Margarita Konenkova – Einstein’s last love
A brilliant scientist, a charming Russian spy and a passionate affair during the Second World War…
Margarita Konenkova (1895 – 1980, nee Vorontsova) was a Soviet spy. She was Einstein’s last love. In 1998 love letters written to Margarita by Albert Einstein (physicist who formulated the theory of relativity, grandfather of the atomic bomb) were consigned for sale at Sotheby’s auction house. The letters, written in elegant German script and preserved in blue envelopes, reveal a sensitive man who writes with humor, warmth and love. Einstein was 66 years old, and she was 51.
Margarita was born in 1895 into the family of a lawyer. She graduated from female school in Sarapul, and then studied law at Madame Poltoratsky courses in Moscow.
Margarita was familiar with many famous people of that time: Fyodor Chaliapin, Sergei Yesenin, Anatoly Mariengof, Sergei Rachmaninoff, Vsevolod Meyerhold and many others.

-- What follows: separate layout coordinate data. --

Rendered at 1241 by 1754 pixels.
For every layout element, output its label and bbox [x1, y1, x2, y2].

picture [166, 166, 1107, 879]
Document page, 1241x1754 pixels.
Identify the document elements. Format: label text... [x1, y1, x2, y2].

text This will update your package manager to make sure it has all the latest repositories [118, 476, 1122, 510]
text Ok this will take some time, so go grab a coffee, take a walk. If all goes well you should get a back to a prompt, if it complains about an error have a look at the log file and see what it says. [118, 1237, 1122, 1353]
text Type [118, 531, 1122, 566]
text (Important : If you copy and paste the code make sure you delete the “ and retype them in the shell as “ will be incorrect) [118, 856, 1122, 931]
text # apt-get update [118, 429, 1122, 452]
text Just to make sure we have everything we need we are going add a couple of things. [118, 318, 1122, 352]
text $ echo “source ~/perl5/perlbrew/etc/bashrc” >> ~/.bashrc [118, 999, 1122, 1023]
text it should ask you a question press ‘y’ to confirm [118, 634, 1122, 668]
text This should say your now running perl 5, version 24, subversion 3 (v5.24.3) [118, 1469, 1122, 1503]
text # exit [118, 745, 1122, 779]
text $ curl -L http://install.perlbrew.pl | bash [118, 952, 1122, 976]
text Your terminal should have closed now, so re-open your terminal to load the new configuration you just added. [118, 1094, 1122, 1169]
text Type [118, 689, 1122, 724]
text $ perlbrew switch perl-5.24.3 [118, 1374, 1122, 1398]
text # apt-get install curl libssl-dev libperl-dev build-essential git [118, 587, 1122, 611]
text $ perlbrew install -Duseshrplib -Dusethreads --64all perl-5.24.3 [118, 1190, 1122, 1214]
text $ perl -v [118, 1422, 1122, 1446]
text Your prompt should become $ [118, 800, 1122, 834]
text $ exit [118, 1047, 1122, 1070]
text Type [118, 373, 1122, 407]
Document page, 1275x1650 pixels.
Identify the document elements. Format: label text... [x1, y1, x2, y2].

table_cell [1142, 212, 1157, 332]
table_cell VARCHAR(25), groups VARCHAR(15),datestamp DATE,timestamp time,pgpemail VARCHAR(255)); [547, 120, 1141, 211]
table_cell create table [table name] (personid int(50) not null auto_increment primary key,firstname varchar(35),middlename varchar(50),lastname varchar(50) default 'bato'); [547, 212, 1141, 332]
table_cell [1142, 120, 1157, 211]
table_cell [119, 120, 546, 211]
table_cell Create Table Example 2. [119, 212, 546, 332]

In 1922 Margarita married a prominent Russian sculptor Sergei Konenkov and a year later they moved to America. By the way, Sergei Konenkov was known not only in his homeland, where he was named Russian Rodin, but also abroad, where he enjoyed great success. Russian sculptor, a member of the Russian Imperial Academy of Arts and the Academy of Arts of the USSR, received orders from influential people in America.
Actually, Sergei came to the USA to work on a bronze bust of Einstein for Princeton University. The couple lived in the United States from the mid-1920s to 1945. To gather information on the U.S. atomic bomb program, Konenkova charmed Einstein.
When the World War II ended Margarita and Sergei Konnenkov left the USA. Einstein gave Margarita his gold watch as a farewell present.
The correspondence of the former lovers continued for ten years, until the spring of 1955, when the great Albert Einstein died.
After the death of her husband in 1971, Margarita was left alone. Without children, close friends and relatives, the former beauty turned into a recluse. Before the death, Margarita asked her nephew to burn all the letters that were written to her by her beloved men. The nephew fulfilled his aunt’s request. However, several letters from Einstein to Moscow still exist.
Margarita died from exhaustion in 1980 in Moscow.
Yury Sushko wrote a book about Einstein’s favorite woman.